On 7 October the battery transferred to 70th HAG, then with Fifth Army, shortly afterwards changing to Second Army, both of which were then engaged in the Third Ypres Offensive. Second Army had taken over direction of the faltering offensive and fought a series of successful battles employing massive weight of artillery. But as the offensive continued with the Battle of Poelcappelle and First and Second Battles of Passchendaele, the tables were turned: British batteries were clearly observable from the Passchendaele Ridge and were subjected to counter-battery (CB) fire, while their own guns sank into the mud and became difficult to move and fire. To be able to supply them with ammunition the heavy guns had to stay strung out one behind the other along the few available roads, making them an easy target.

==Italian Front==
Following the disastrous Battle of Caporetto on the Italian Front, Second Army HQ and several of its sub-formations were sent to reinforce the Italian Army; 171st Siege Bty was selected as part of these reinforcements. It left by rail with 15th HAG on 15 December and detrained in Italy three days later.
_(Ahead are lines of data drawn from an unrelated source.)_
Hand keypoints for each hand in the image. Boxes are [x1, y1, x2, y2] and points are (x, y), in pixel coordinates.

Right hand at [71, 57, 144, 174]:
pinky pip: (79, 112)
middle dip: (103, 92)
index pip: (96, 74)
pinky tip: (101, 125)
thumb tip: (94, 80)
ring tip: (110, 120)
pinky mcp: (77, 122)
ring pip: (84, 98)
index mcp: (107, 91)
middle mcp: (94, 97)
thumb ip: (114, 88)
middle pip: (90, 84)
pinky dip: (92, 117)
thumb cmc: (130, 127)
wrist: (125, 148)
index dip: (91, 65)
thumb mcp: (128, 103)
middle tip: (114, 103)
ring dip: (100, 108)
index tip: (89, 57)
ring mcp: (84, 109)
By 6 January 1918, 15th HAG had moved up to support the First Italian Army in the north, but was not involved in any important operations during the winter. 171st Siege Bty was transferred to the command of 94th HAG (under Italian command) on 12 January 1918, and back to 15th HAG on 30 March 1918. In February 1918 the HAGs became permanent RGA brigades: in addition to 171st, 15th Bde RGA now consisted of one heavy battery (155th) and one other 6-inch howitzer siege battery (197th).
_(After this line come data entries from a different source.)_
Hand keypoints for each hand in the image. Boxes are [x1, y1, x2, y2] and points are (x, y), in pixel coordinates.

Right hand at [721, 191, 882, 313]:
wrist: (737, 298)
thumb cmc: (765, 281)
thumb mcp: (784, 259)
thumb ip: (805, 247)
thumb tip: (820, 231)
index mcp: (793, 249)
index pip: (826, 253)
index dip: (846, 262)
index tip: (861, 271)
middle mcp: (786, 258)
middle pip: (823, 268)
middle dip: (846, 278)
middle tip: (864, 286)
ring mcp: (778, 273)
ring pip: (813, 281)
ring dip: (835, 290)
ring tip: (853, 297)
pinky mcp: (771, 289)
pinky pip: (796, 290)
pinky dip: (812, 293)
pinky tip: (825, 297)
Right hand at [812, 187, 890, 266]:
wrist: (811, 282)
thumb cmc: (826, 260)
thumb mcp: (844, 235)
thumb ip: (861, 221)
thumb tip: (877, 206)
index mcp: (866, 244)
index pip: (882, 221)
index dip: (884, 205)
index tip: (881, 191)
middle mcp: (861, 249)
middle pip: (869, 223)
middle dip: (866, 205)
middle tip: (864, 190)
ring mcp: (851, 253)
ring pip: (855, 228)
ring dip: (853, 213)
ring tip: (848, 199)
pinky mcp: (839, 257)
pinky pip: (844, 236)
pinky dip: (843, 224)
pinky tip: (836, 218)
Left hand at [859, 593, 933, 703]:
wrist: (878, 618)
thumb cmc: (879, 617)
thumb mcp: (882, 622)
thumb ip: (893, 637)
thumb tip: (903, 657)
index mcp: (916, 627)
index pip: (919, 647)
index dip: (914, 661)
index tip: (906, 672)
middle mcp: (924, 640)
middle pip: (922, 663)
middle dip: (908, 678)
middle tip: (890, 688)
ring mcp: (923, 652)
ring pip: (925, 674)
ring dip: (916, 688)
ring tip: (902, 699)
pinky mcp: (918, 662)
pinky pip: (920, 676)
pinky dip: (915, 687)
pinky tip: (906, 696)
A planned Allied offensive meant the repositioning of most of the British troops in Italy, and left 15th HAG spread out between the Brenta river and the Asiago Plateau where it had been since 6 January. However, it was then brought under the command of XIV British Corps in April and the rest of the British heavy artillery concentrated with it. Finding level sites for the howitzers was difficult in the wooded mountainous terrain, as was ammunition supply and command control. However, the planned Allied offensive was postponed when it became clear that the Austrians were planning their own offensive astride the Brenta. The howitzers were quietly moved into position on the nights of 11/12 and 14/15 June, and were ready when the Austrian bombardment began at dawn on 15 June (the Second Battle of the Piave River). Despite some initial Austrian gains, 48th (South Midland) Division held its main positions. 15th Heavy Artillery Group was assigned to CB fire and the heavy howitzers systematically destroyed the Austrian guns on the Asiago, notwithstanding poor visibility early on (Royal Air Force observation aircraft were able to direct the fire later). The Austrian offensive failed all along the front.
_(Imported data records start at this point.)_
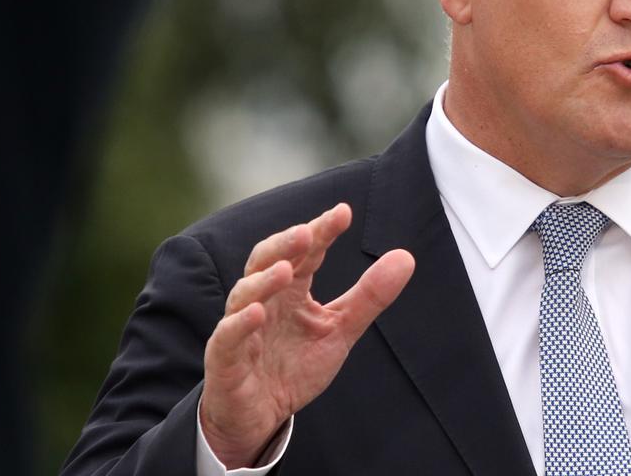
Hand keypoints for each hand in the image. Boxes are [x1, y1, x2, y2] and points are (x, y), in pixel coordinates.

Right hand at [199, 203, 414, 467]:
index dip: (320, 232)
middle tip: (308, 233)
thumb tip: (406, 257)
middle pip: (266, 262)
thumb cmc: (293, 366)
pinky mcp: (224, 360)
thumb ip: (369, 296)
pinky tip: (255, 313)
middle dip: (285, 245)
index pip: (305, 254)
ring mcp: (239, 328)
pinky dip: (239, 324)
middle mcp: (262, 301)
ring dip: (264, 281)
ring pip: (244, 295)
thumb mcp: (339, 330)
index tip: (343, 213)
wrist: (259, 417)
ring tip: (287, 270)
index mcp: (290, 291)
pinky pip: (227, 338)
Preparations then began for the final battle on the Italian Front, the stunning success of the Battle of Vittorio Veneto. The British troops in the Asiago sector were relieved and moved to join the British-commanded Tenth Italian Army near Treviso. The heavy guns were moved silently into position and did not open fire during the preliminary attacks on 23 October. The main British assault crossed the River Piave on 27 October, with the heavy guns engaging all known Austrian gun positions and providing a protective barrage on either flank. A bridge was ready by 29 October and the heavy guns crossed the river. By 1 November the Austrian army had collapsed and the pursuing British troops had left their heavy guns far in the rear. Austrian signed the Armistice of Villa Giusti on 3 November, ending the war in Italy. 171st Siege Battery was disbanded in 1919.